Hola SantyUY. Acabo de ver el video y quede impresionado, me pregunto si usará acelerometros para coordinar el equilibrio. Lo que mas cuesta creo es la partida, cuando empuja la bici con los pies y después empieza a pedalear


----------



## Daniel.more (Nov 4, 2011)

y eso os impreciona...? eso no es nada, yo hace mas de dos años que enseñe a busear a mi microondas,y para colmo no necesita ni oxigeno prueva de ello es que no a salido a la superficie en todo este periodo de tiempo.


----------



## DavidMJ (Nov 4, 2011)

jajajajajajjajajaja muy bueno Daniel!

yo creo q mas impresionanteque el robot son los frenos de disco de la bicicleta, si funcionan claro


----------



## SantyUY (Nov 4, 2011)

ArArgonath dijo:


> Hola SantyUY. Acabo de ver el video y quede impresionado, me pregunto si usará acelerometros para coordinar el equilibrio.
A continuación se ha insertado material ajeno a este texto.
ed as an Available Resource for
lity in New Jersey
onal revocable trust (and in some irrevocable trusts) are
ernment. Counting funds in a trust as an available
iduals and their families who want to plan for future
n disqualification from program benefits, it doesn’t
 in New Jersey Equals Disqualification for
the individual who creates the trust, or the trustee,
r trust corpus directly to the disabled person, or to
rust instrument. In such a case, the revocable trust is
Lo que mas cuesta creo es la partida, cuando empuja la bici con los pies y después empieza a pedalear



Sii yo dije que impresionaba !!!  

La verdad que nose que es lo que utiliza para el equilibrio 

Un aplauso para sus creadores 



Daniel.more dijo:


> y eso os impreciona...? eso no es nada, yo hace mas de dos años que enseñe a busear a mi microondas,y para colmo no necesita ni oxigeno prueva de ello es que no a salido a la superficie en todo este periodo de tiempo.



jajaaja sos todo un ingeniero


----------



## asherar (Nov 6, 2011)

Yo, al ver que la prueba es en la calle, lo que no pude evitar pensar es que en cualquier momento aparecia un auto y lo aplastaba, pobre robotito.


----------



## SantyUY (Nov 6, 2011)

jaa pobre robocitoooo!


----------



## Villena (Nov 6, 2011)

PFF

demasiadoooo DEMENTE... ese tipo...

que excelente ese robot. me encantaaa..


----------



## Agustinw (Nov 7, 2011)

Parece una personita quizás disfrazado pareciera un enanito
Siempre los japoneces impresionan con este tipo de desarrollos


----------



## Daniel.more (Nov 8, 2011)

santyUY  Seguro que dentro de la mochila tiene un contrapeso montado en una guia (tipo cabezal de impresora) que segun detecte que se inclina a un lado o otro por medio de un circuito,un motor lo desplaza al lado contrario al que se incline....


----------



## fdesergio (Nov 8, 2011)

Fenomenal!!! sobre todo cuando baja los pies para detenerse y cuando mueve la bici hacia atras, muy pero muy bueno!!!


----------